Starting at the line with "Какие вопросы задать" and ending at the line with "trebuie să fie rezonabil, pentru a da", print exactly the lines of the entries below. Pictures do not belong in the copy.

**Data shown**
"""

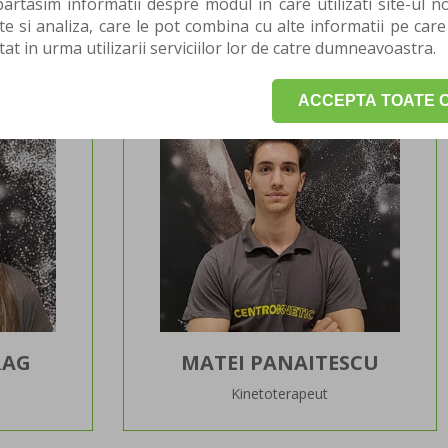
rtasim informatii despre modul in care utilizati site-ul no
Fizioterapeut
te si analiza, care le pot combina cu alte informatii pe care
tat in urma utilizarii serviciilor lor de catre dumneavoastra.
ACCEPTA TOATE C
RAG
MATEI PANAITESCU
Kinetoterapeut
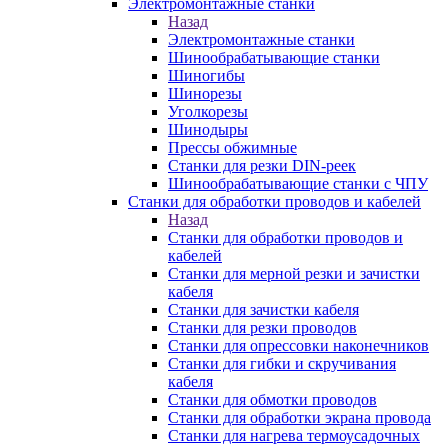
Электромонтажные станки
Назад
Электромонтажные станки
Шинообрабатывающие станки
Шиногибы
Шинорезы
Уголкорезы
Шинодыры
Прессы обжимные
Станки для резки DIN-реек
Шинообрабатывающие станки с ЧПУ
Станки для обработки проводов и кабелей
Назад
Станки для обработки проводов и
кабелей
Станки для мерной резки и зачистки
кабеля
Станки для зачистки кабеля
Станки для резки проводов
Станки для опрессовки наконечников
Станки для гибки и скручивания
кабеля
Станки для обмотки проводов
Станки для обработки экрана провода
Станки для нагрева термоусадочных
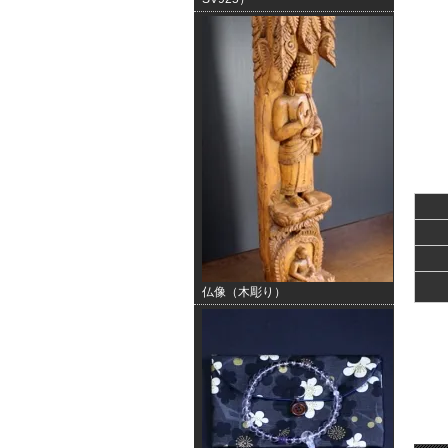
仏像（木彫り）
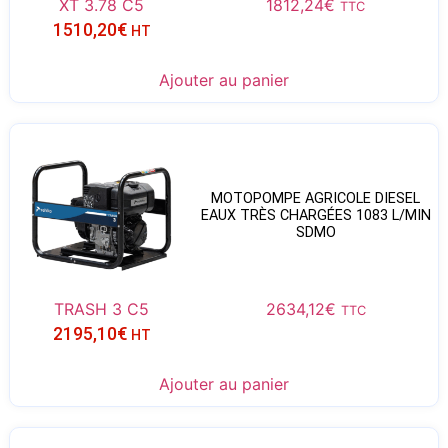
XT 3.78 C5
1812,24
€
TTC
1510,20
€
HT
Ajouter au panier
MOTOPOMPE AGRICOLE DIESEL
EAUX TRÈS CHARGÉES 1083 L/MIN
SDMO
TRASH 3 C5
2634,12
€
TTC
2195,10
€
HT
Ajouter au panier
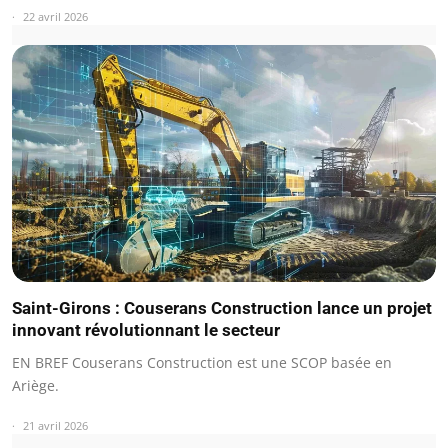
22 avril 2026
Saint-Girons : Couserans Construction lance un projet
innovant révolutionnant le secteur
EN BREF Couserans Construction est une SCOP basée en
Ariège.
21 avril 2026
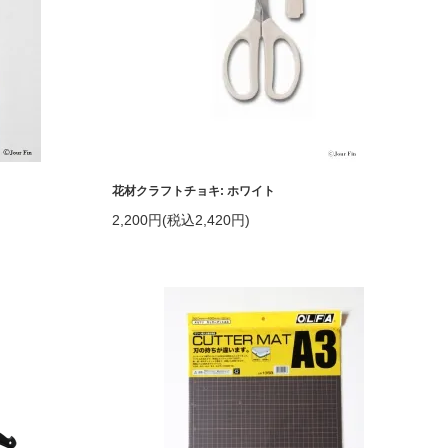
花材クラフトチョキ: ホワイト
2,200円(税込2,420円)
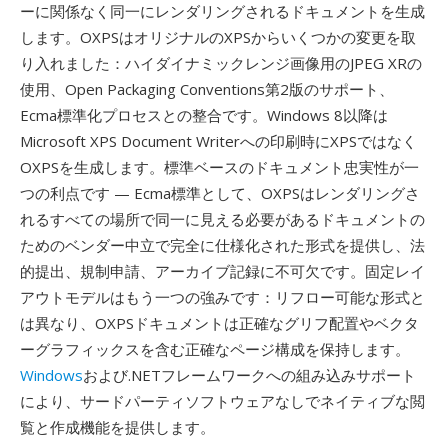
ーに関係なく同一にレンダリングされるドキュメントを生成
します。OXPSはオリジナルのXPSからいくつかの変更を取
り入れました：ハイダイナミックレンジ画像用のJPEG XRの
使用、Open Packaging Conventions第2版のサポート、
Ecma標準化プロセスとの整合です。Windows 8以降は
Microsoft XPS Document Writerへの印刷時にXPSではなく
OXPSを生成します。標準ベースのドキュメント忠実性が一
つの利点です — Ecma標準として、OXPSはレンダリングさ
れるすべての場所で同一に見える必要があるドキュメントの
ためのベンダー中立で完全に仕様化された形式を提供し、法
的提出、規制申請、アーカイブ記録に不可欠です。固定レイ
アウトモデルはもう一つの強みです：リフロー可能な形式と
は異なり、OXPSドキュメントは正確なグリフ配置やベクタ
ーグラフィックスを含む正確なページ構成を保持します。
Windows
および.NETフレームワークへの組み込みサポート
により、サードパーティソフトウェアなしでネイティブな閲
覧と作成機能を提供します。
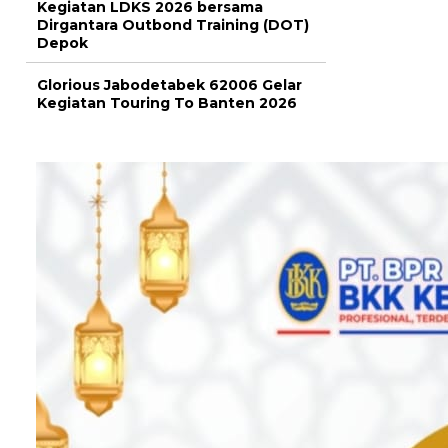
Kegiatan LDKS 2026 bersama
Dirgantara Outbond Training (DOT)
Depok
Glorious Jabodetabek 62006 Gelar
Kegiatan Touring To Banten 2026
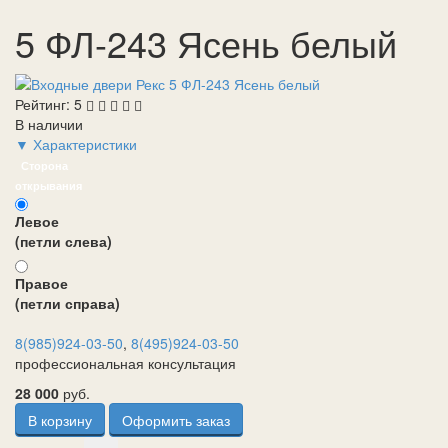
5 ФЛ-243 Ясень белый
Рейтинг:
5
В наличии
▼ Характеристики
Сторона
открывания
Левое
(петли слева)
Правое
(петли справа)
8(985)924-03-50
,
8(495)924-03-50
профессиональная консультация
28 000
руб.
В корзину
Оформить заказ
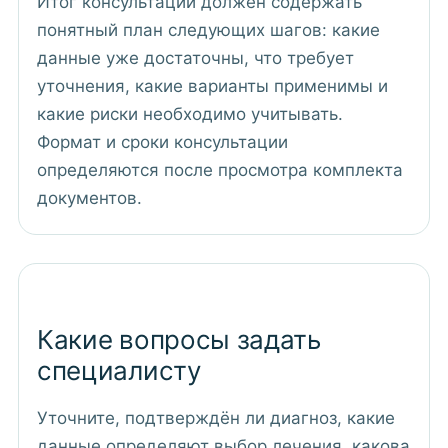
Итог консультации должен содержать
понятный план следующих шагов: какие
данные уже достаточны, что требует
уточнения, какие варианты применимы и
какие риски необходимо учитывать.
Формат и сроки консультации
определяются после просмотра комплекта
документов.
Какие вопросы задать
специалисту
Уточните, подтверждён ли диагноз, какие
данные определяют выбор лечения, какова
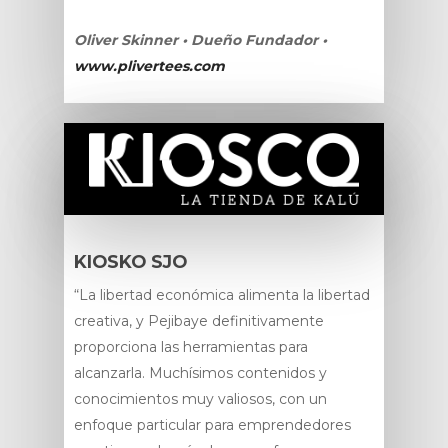
Oliver Skinner • Dueño Fundador •
www.plivertees.com
KIOSKO SJO
“La libertad económica alimenta la libertad
creativa, y Pejibaye definitivamente
proporciona las herramientas para
alcanzarla. Muchísimos contenidos y
conocimientos muy valiosos, con un
enfoque particular para emprendedores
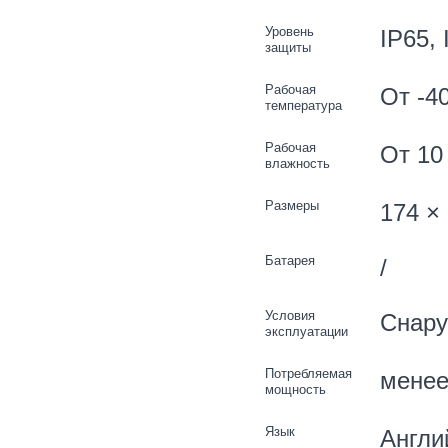
Уровень
IP65, 
защиты
Рабочая
От -4
температура
Рабочая
От 10
влажность
Размеры
174 ×
Батарея
/
Условия
Снару
эксплуатации
Потребляемая
менее
мощность
Язык
Англи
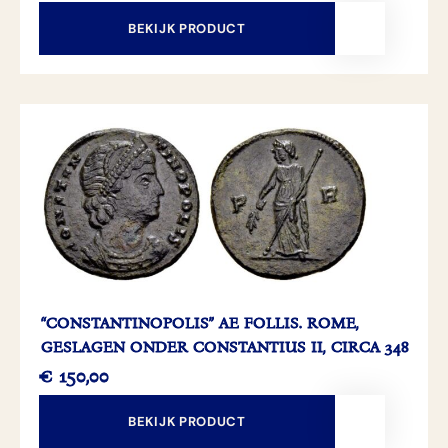
BEKIJK PRODUCT
“CONSTANTINOPOLIS” AE FOLLIS. ROME,
GESLAGEN ONDER CONSTANTIUS II, CIRCA 348
€
150,00
BEKIJK PRODUCT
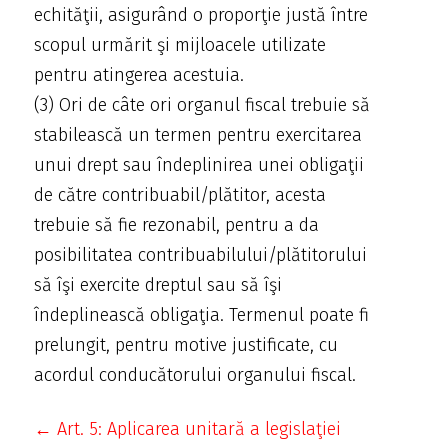
echităţii, asigurând o proporţie justă între
scopul urmărit şi mijloacele utilizate
pentru atingerea acestuia.
(3) Ori de câte ori organul fiscal trebuie să
stabilească un termen pentru exercitarea
unui drept sau îndeplinirea unei obligaţii
de către contribuabil/plătitor, acesta
trebuie să fie rezonabil, pentru a da
posibilitatea contribuabilului/plătitorului
să îşi exercite dreptul sau să îşi
îndeplinească obligaţia. Termenul poate fi
prelungit, pentru motive justificate, cu
acordul conducătorului organului fiscal.
← Art. 5: Aplicarea unitară a legislaţiei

"""

**Written answer**
Какие вопросы задать
специалисту
Уточните, подтверждён ли диагноз, какие
данные определяют выбор лечения, какова
Oliver Skinner • Dueño Fundador •
www.plivertees.com
KIOSKO SJO
“La libertad económica alimenta la libertad
creativa, y Pejibaye definitivamente
proporciona las herramientas para
alcanzarla. Muchísimos contenidos y
conocimientos muy valiosos, con un
enfoque particular para emprendedores
Уровень
IP65, 
защиты
Рабочая
От -4
температура
Рабочая
От 10
влажность
Размеры
174 ×
Батарея
/
Условия
Снару
эксплуатации
Потребляемая
менее
мощность
Язык
Англи
BEKIJK PRODUCT
“CONSTANTINOPOLIS” AE FOLLIS. ROME,
GESLAGEN ONDER CONSTANTIUS II, CIRCA 348
€
150,00
BEKIJK PRODUCT
echităţii, asigurând o proporţie justă între
scopul urmărit şi mijloacele utilizate
pentru atingerea acestuia.
(3) Ori de câte ori organul fiscal trebuie să
stabilească un termen pentru exercitarea
unui drept sau îndeplinirea unei obligaţii
de către contribuabil/plătitor, acesta
trebuie să fie rezonabil, pentru a da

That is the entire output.